1A 000: Found 3 objects (2 hubs, 1 routers) in 66354 usec
2A 000: WARNING: xbow_base: 0x9200000000000000 link: 15 Widget present, but link not
2A 000: alive!
2A 000: DONE
2A 000: Discovering NUMAlink connectivity ......... DONE
2A 000: Found 3 objects (2 hubs, 1 routers) in 1781 usec
2A 000: Waiting for peers to complete discovery.... DONE
2A 000: Recognized 390 MHz midplane
2A 000: *** Global master /hw/module/1/slot/n2 does not have a console
2A 000: Global master is /hw/module/1/slot/n2
1A 000: Waiting for peers to complete discovery.... DONE
1A 000: Recognized 390 MHz midplane
1A 000: *** Global master /hw/module/1/slot/n2 does not have a console
1A 000: Global master is /hw/module/1/slot/n2
2A 0001A 0Testing/Initializing all memory ........... DONE
2A 001:Testing/Initializing all memory ........... DONE
1A 000:Checking partitioning information ......... DONE
1A 000: *** Partition master /hw/module/1/slot/n2 does not have a console
2A 001:Checking partitioning information ......... DONE
2A 001: *** Partition master /hw/module/1/slot/n2 does not have a console
1A 000: nic_read_mfg: invalid crc16 reading redirection map page 3
1B 000: Local slave entering slave loop
1A 000:Local master entering slave loop
2B 001: Local slave entering slave loop
2A 001:*** No console found. Searching for console...
2A 001: *** No console found. You need a console to proceed.
2A 001: *** To recover: Add a BASEIO board and reset.
2A 001:
2A 001: *** Entering POD mode on node 1
2A 001: POD MSC Cac>
Compare this to your results, and the first thing I notice is this:
Code:
MSC VER 3.0
1A 000: Starting PROM Boot process
2A 000: Starting PROM Boot process
1A 000: *** early return from xbow_init: master 0x0, link 0xa
Node 1 CPU A is having an Xbow init problem. It could be with the node, or the backplane, or the interconnect.
If it is with the node, it should move with the node if you swap them (since you have two nodes). I'm going to assume you tried this.
If it is with the interconnect or the backplane, the error will be unchanged.
FWIW: I've seen some pretty dirty Onyx2's. The amount airflow in the system will blow the bigger dust bunnies out, but the smaller dust particles can still leave a film of powder that looks almost like laser printer toner. Another problem are the foam plugs on the end of the baffles installed in empty slots. These disintegrate with age and leave crap on the connector pads (where the compression connectors mate) of the backplane. You have to be careful with that, because if you upgrade a system with something in a slot that used to be empty you may end up with that crap in the compression connector of the new board and then you're screwed. This happened to me when I installed a PCI cage in an Octane.
Unlike compression connectors it's possible to clean the contact pads on the backplane with pure alcohol and a lint-free cloth.
You also need to reflect on how the system was when you got it, and what this might mean.

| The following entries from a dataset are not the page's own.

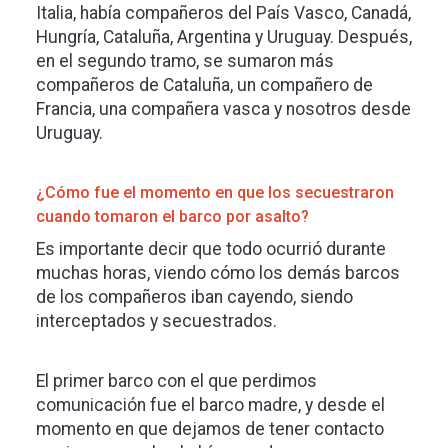
Italia, había compañeros del País Vasco, Canadá,
Hungría, Cataluña, Argentina y Uruguay. Después,
en el segundo tramo, se sumaron más
compañeros de Cataluña, un compañero de
Francia, una compañera vasca y nosotros desde
Uruguay.
¿Cómo fue el momento en que los secuestraron
cuando tomaron el barco por asalto?
Es importante decir que todo ocurrió durante
muchas horas, viendo cómo los demás barcos
de los compañeros iban cayendo, siendo
interceptados y secuestrados.
El primer barco con el que perdimos
comunicación fue el barco madre, y desde el
momento en que dejamos de tener contacto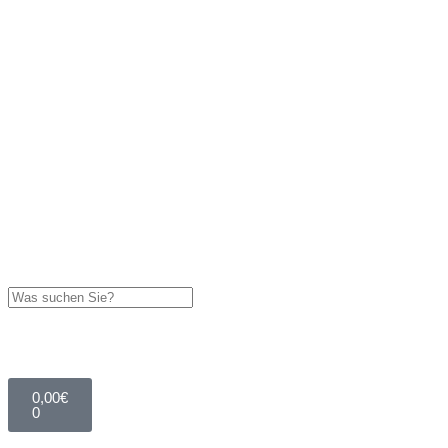
0,00
€
0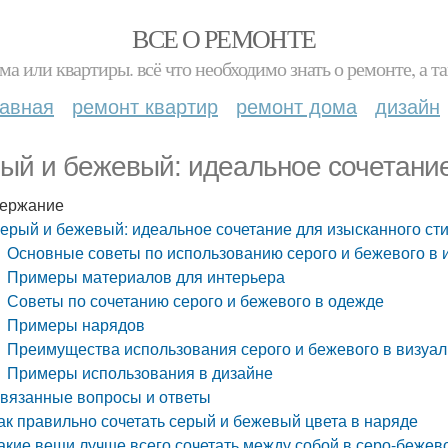
ВСЕ О РЕМОНТЕ
ма или квартиры. всё что необходимо знать о ремонте, а
лавная
ремонт квартир
ремонт дома
дизайн
ый и бежевый: идеальное сочетание
ержание
ерый и бежевый: идеальное сочетание для изысканного ст
Основные советы по использованию серого и бежевого в 
Примеры материалов для интерьера
Советы по сочетанию серого и бежевого в одежде
Примеры нарядов
Преимущества использования серого и бежевого в визуал
Примеры использования в дизайне
вязанные вопросы и ответы
ак правильно сочетать серый и бежевый цвета в наряде
акие вещи лучше всего сочетать между собой в серо-бежев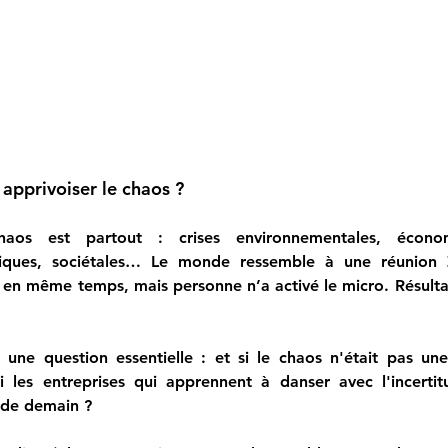
 apprivoiser le chaos ?
haos est partout : crises environnementales, économiq
itiques, sociétales… Le monde ressemble à une réunion
t en même temps, mais personne n’a activé le micro. Résulta
 une question essentielle :
 et si le chaos n'était pas un
i les entreprises qui apprennent à danser avec l'incertit
 de demain ?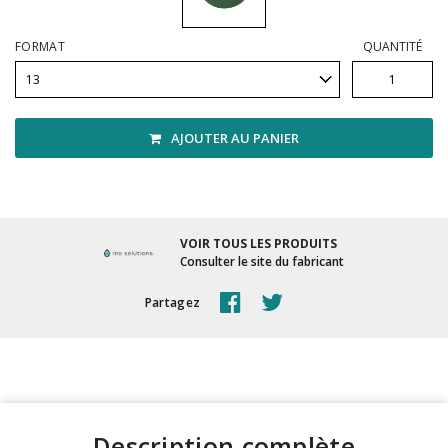
Vadrouilles, manches et cadres
FORMAT
QUANTITÉ
AJOUTER AU PANIER
VOIR TOUS LES PRODUITS
Consulter le site du fabricant
Partagez
description complète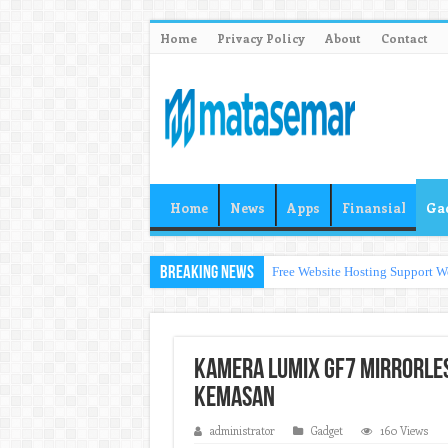
Home
Privacy Policy
About
Contact
Home
News
Apps
Finansial
Ga
Breaking News
Free Website Hosting Support W
Kamera Lumix GF7 Mirrorles
Kemasan
administrator
Gadget
160 Views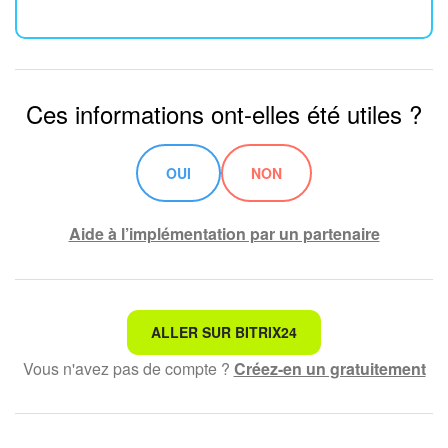
Ces informations ont-elles été utiles ?
OUI
NON
Aide à l’implémentation par un partenaire
Ce n'est pas ce que je recherche
ALLER SUR BITRIX24
Vous n'avez pas de compte ?
Créez-en un gratuitement
Texte compliqué et incompréhensible
Les informations sont obsolètes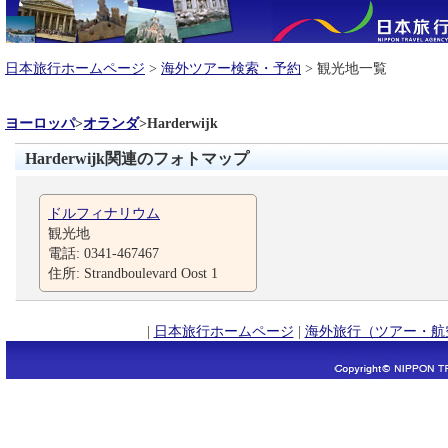
日本旅行ホームページ
>
海外ツアー検索・予約
> 観光地一覧
ヨーロッパ
>
オランダ
>
Harderwijk
Harderwijk関連のフォトマップ
ドルフィナリウム
観光地
電話: 0341-467467
住所: Strandboulevard Oost 1
|
日本旅行ホームページ
|
海外旅行（ツアー・航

Did it have nodeboards in it? If not, could it be the system broke at some point and was used as a parts donor for another system?
Oh, you're aware that the backplane needs to be re-jumpered if you take out 180MHz nodes and replace them with anything other than 180MHz nodes? These two jumpers are set correctly, right? I assume this would be more of a problem if you try to run a 180MHz node on a backplane jumpered for the higher link speed of the newer (faster) nodes, not the other way around.